本文の抜粋:
☆ ☆ ☆ ☆ ☆

2009-12-09 00:33:41 | 観劇
11月の演舞場と歌舞伎座さよなら公演、そして国立小劇場での井上八千代「葵の上」、
観劇メモです。

演舞場と歌舞伎座は対照的でした。
若手の歌舞伎のいいところは、中堅をめざして精進している姿が見れること、
つい数年前までのかわゆ~い子役たちがすっかり美しい女形になって私たちの前に現れてくれること、
ホントに愉しみだわー!
演舞場の花形歌舞伎
一番は、鬼揃紅葉狩、これは鬼になってから良くなくちゃーダメなのね、
亀治郎の鬼女は抜群でした。
玉三郎の鬼女は更科姫の美しさが邪魔をして、グロテスクに見えてしまうのね。
亀治郎をはじめとする鬼揃、
松也くん,梅枝,巳之助,右近,隼人みんな若さをフル稼働、よく動き、よく飛び上がり、
ホントにキビキビと、気持ちいいですね。
もちろん吉弥さんもみんなを引っ張っていました。
驚きだったのは、あの美しい侍女はだれ?このメンバーのなかのだれ?と思ったら、
巳之助くんでした。
10代から二十歳になると、女の子はある日突然、一皮剥けるのよねー
びっくりするくらい綺麗になる、
同じことが女形にもあるのかしらねー。
巳之助さんは綺麗な女形になるわねー、声変わりが落ち着けば。

新しい三人吉三
お嬢吉三の菊之助、お坊の愛之助、和尚の松緑、評判よろしいようですが、
私はやっぱり玉&仁左さまと團十郎和尚の三人吉三が忘れられない!
刹那的に生きてきたお嬢お坊の(結局は)心中へ至る絶望感が要るのよねー、
和尚への義理立てだけではない、なにか虚無感のような…、黙阿弥ですからね。

愛之助、松緑は四変化の浅草祭が一番よかったですね。
松緑の踊りは定評がありますが、
愛之助は地唄舞楳茂都(うめもと)流の家元という重責、
試されています。でも、演舞場で見る限り、おおらかに楽しんで踊っていますね。
それがいいですね。

歌舞伎座の仮名手本忠臣蔵
何といっても7段目を愉しみにしてました。

☆ ☆ ☆ ☆ ☆

提供された情報:

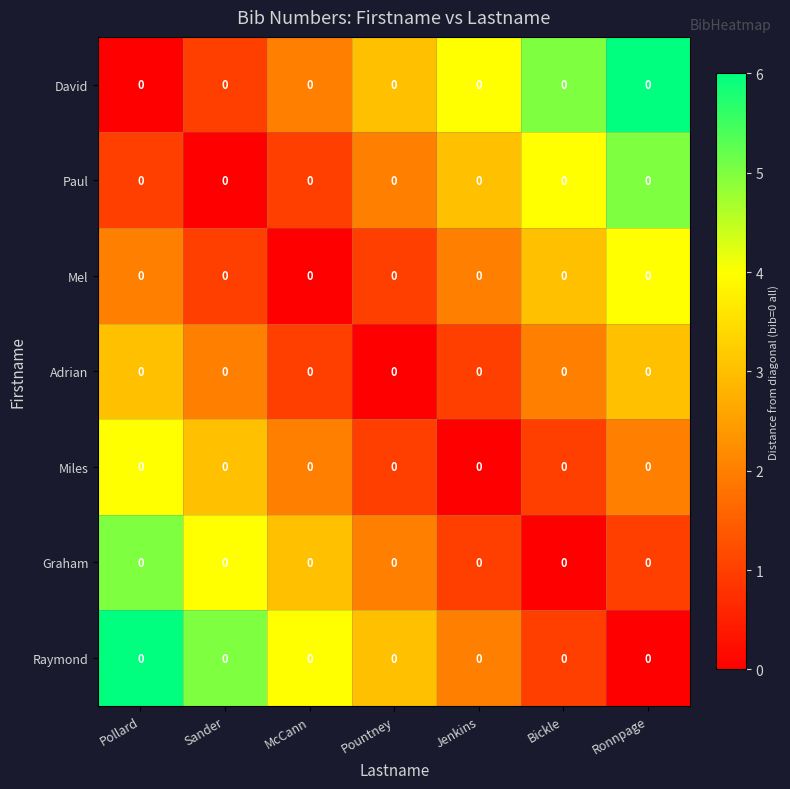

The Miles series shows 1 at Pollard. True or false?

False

☆ ☆ ☆ ☆ ☆

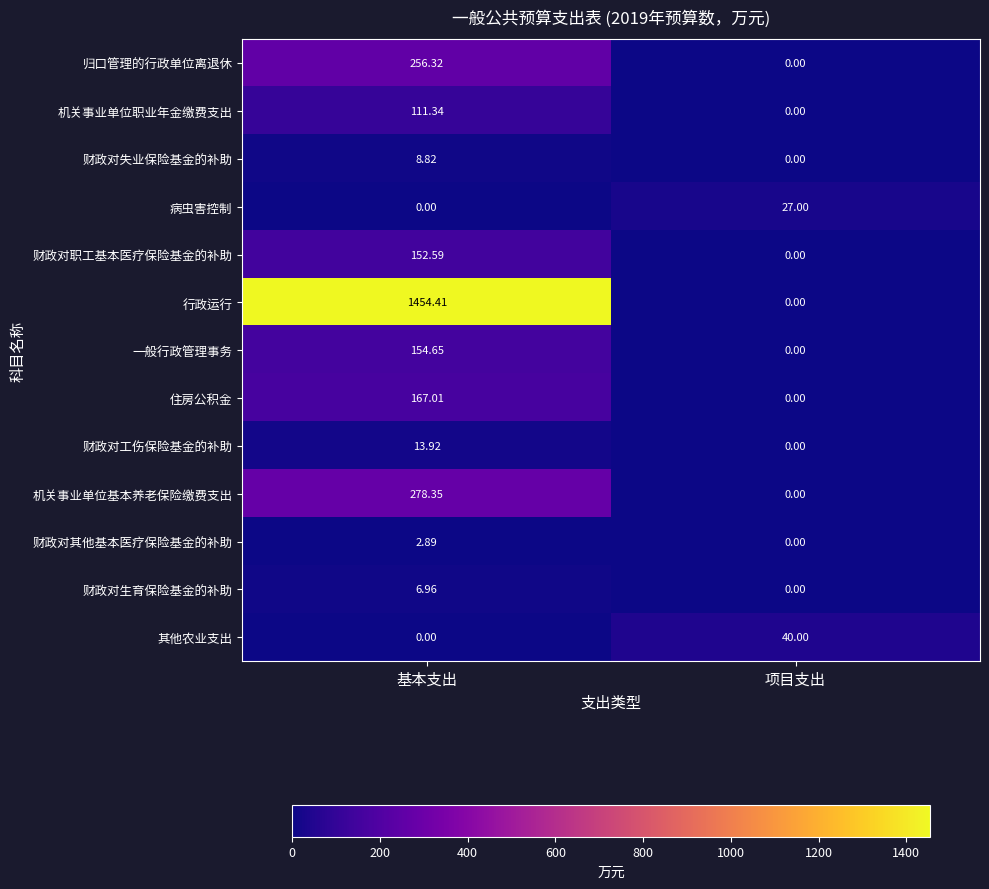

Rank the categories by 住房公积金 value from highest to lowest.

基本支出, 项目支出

☆ ☆ ☆ ☆ ☆

取り組む課題:
A – 観劇メモによると、鬼揃紅葉狩で美しい侍女を演じていたのはだれですか。
B – 観劇メモの筆者は、玉三郎の鬼女がグロテスクに見えてしまうと書いています。その理由を、本文に書かれているとおりに1〜3文で説明してください。
C – 観劇メモから一部を打ち直してください。「巳之助さんは綺麗な女形になるわねー、声変わりが落ち着けば。」を含む箇所から書き始め、「和尚への義理立てだけではない、なにか虚無感のような…、黙阿弥ですからね。」まで写したところで止めてください。
一覧は、観劇メモとは別の出典から取られたものです。

課題ごとの解答:
A – 巳之助です。

B – 玉三郎の場合は、更科姫の美しさが邪魔をするためです。その結果、鬼女がグロテスクに見えてしまうと筆者は述べています。

C –
巳之助さんは綺麗な女形になるわねー、声変わりが落ち着けば。

新しい三人吉三
お嬢吉三の菊之助、お坊の愛之助、和尚の松緑、評判よろしいようですが、
私はやっぱり玉&仁左さまと團十郎和尚の三人吉三が忘れられない!
刹那的に生きてきたお嬢お坊の(結局は)心中へ至る絶望感が要るのよねー、
和尚への義理立てだけではない、なにか虚無感のような…、黙阿弥ですからね。